#### [Task set]
• A. According to the liposome methods passage, why was atomic force microscopy performed on the synthesized liposomes? Answer in one to three sentences.
• B. Revise the part of the liposome methods passage starting at "Atomic force microscopy" and ending at "a 70% approach31.", replacing "glass slide" with "quartz slide".
• C. Proceed with the liposome methods passage, picking up after its last sentence.

#### [Given passage]
Atomic force microscopy (AFM) of liposome
For 3D visualization of synthesized liposomes (reconstructed membrane), AFM was performed by Agilent (5500). Samples of liposomes were prepared by spreading liposome suspension over a glass slide (1 × 1 cm2) with the help of a spin coater and dried from the air (65% humidity) for two hours. All the images were obtained with non-contact mode using a triangular cantilever which was 100 nm long and had a spring constant of 0.03 N/m. The characterization was performed with a scan angle of 90° and a 70% approach31.
Particle size analysis of liposome
The particle size of the liposome was measured at a constant temperature (25 °C ± 2°) using Microtrac, Inc. (Montgomeryville PA 18,936 USA) which uses a 52-detector array. The pump speed, stirrer speed, and ultrasonic level were set at 2000 rpm, 800 rpm, and 100% respectively. Particle size was calculated on a volume basis using the Mie theory and Malvern proprietary software FLEX (version 11.0.0.4). Analysis settings used were the General-Purpose Model with the Irregular Shape Mode. The particle refractive index and particle absorption index used were 1.52 and 0.01 respectively and were the same for both red and blue lasers. The refractive index of the Tris–Hcl buffer used as the dispersant was 1.34–1.3532.

#### [Collected data]
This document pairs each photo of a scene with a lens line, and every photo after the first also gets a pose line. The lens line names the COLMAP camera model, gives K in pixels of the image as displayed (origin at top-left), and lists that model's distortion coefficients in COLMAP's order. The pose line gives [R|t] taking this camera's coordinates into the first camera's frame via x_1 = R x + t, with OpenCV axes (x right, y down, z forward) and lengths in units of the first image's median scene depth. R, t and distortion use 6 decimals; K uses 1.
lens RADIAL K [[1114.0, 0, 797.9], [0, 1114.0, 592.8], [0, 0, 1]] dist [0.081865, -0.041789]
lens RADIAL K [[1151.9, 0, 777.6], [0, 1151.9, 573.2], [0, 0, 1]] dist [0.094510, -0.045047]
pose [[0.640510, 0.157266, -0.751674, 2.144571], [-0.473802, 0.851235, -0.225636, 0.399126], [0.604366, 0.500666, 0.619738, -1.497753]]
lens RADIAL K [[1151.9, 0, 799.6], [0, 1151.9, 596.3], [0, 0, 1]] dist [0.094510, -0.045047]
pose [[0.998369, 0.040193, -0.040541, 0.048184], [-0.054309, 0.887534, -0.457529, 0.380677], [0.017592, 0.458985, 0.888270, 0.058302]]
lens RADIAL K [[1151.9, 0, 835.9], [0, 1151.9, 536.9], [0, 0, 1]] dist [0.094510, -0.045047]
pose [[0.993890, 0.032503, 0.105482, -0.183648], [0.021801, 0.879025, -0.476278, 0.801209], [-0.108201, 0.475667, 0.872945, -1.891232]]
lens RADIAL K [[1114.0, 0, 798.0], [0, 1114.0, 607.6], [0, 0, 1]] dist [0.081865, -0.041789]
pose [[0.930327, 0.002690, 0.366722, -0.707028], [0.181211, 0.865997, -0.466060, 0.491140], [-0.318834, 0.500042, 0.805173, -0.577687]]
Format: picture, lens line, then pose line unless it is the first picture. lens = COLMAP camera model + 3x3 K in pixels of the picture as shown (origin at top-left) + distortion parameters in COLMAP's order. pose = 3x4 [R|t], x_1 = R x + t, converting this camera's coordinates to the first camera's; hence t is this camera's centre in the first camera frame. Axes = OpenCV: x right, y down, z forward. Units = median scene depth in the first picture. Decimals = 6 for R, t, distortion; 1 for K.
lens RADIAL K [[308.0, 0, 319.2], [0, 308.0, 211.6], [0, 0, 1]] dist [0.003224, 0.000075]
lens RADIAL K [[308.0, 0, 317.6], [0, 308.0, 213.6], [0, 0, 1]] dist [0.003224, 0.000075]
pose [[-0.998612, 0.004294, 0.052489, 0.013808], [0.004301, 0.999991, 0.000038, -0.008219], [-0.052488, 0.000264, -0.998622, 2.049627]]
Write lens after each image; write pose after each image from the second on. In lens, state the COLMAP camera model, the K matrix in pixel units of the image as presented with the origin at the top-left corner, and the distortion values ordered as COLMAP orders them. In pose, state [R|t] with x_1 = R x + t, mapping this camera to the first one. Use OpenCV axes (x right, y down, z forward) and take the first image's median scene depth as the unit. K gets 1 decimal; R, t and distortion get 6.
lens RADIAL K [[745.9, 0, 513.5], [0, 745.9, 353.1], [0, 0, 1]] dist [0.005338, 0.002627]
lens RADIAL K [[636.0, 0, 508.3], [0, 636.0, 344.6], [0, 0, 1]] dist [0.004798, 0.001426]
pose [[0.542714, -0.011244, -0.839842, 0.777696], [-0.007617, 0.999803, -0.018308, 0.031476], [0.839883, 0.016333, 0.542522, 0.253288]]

#### [Solved tasks]
• A. Atomic force microscopy was performed to give a 3D visualization of the synthesized liposomes, which the passage calls the reconstructed membrane.

• B.
Atomic force microscopy (AFM) of liposome
For 3D visualization of synthesized liposomes (reconstructed membrane), AFM was performed by Agilent (5500). Samples of liposomes were prepared by spreading liposome suspension over a quartz slide (1 × 1 cm2) with the help of a spin coater and dried from the air (65% humidity) for two hours. All the images were obtained with non-contact mode using a triangular cantilever which was 100 nm long and had a spring constant of 0.03 N/m. The characterization was performed with a scan angle of 90° and a 70% approach31.

• C.
Alkane hydroxylase activity assay with NADH method in free enzyme and synthesized liposomes
Alkane hydroxylase (AlkB) activity of synthesized liposomes was measured by a continuous method with slight modification. The reaction mixture for the free enzyme assay contained 100 mM Tris HCl buffer (pH-7.4), 0.035% LDAO (1.5 CMC), 20% glycerol, 100 μl free enzymes, and 1 mM hexadecane. While measurement of the AlkB activity in all synthesized liposomes was performed in a reaction mixture of 100 mM Tris HCl buffer (pH-7.4), 20% glycerol, 100 μl liposomal enzyme, and 1 mM hexadecane. A mixture lacking NADH was used as a negative control. The reaction mixture was then incubated at room temperature for 20 min. The reaction was initiated by adding NADH to a final concentration of 50 mM. The rate of NADH consumption was determined by monitoring the change in absorbance at 340 nm at room temperature for 10 min. One unit is defined as the amount of enzyme required for the consumption of 1 mM of NADH (ε340 = 6220 M−1 cm−1) per minute33. The specific activity of AlkB was calculated by measuring the protein content present in reconstituted as well as free enzyme samples by the lowery method34.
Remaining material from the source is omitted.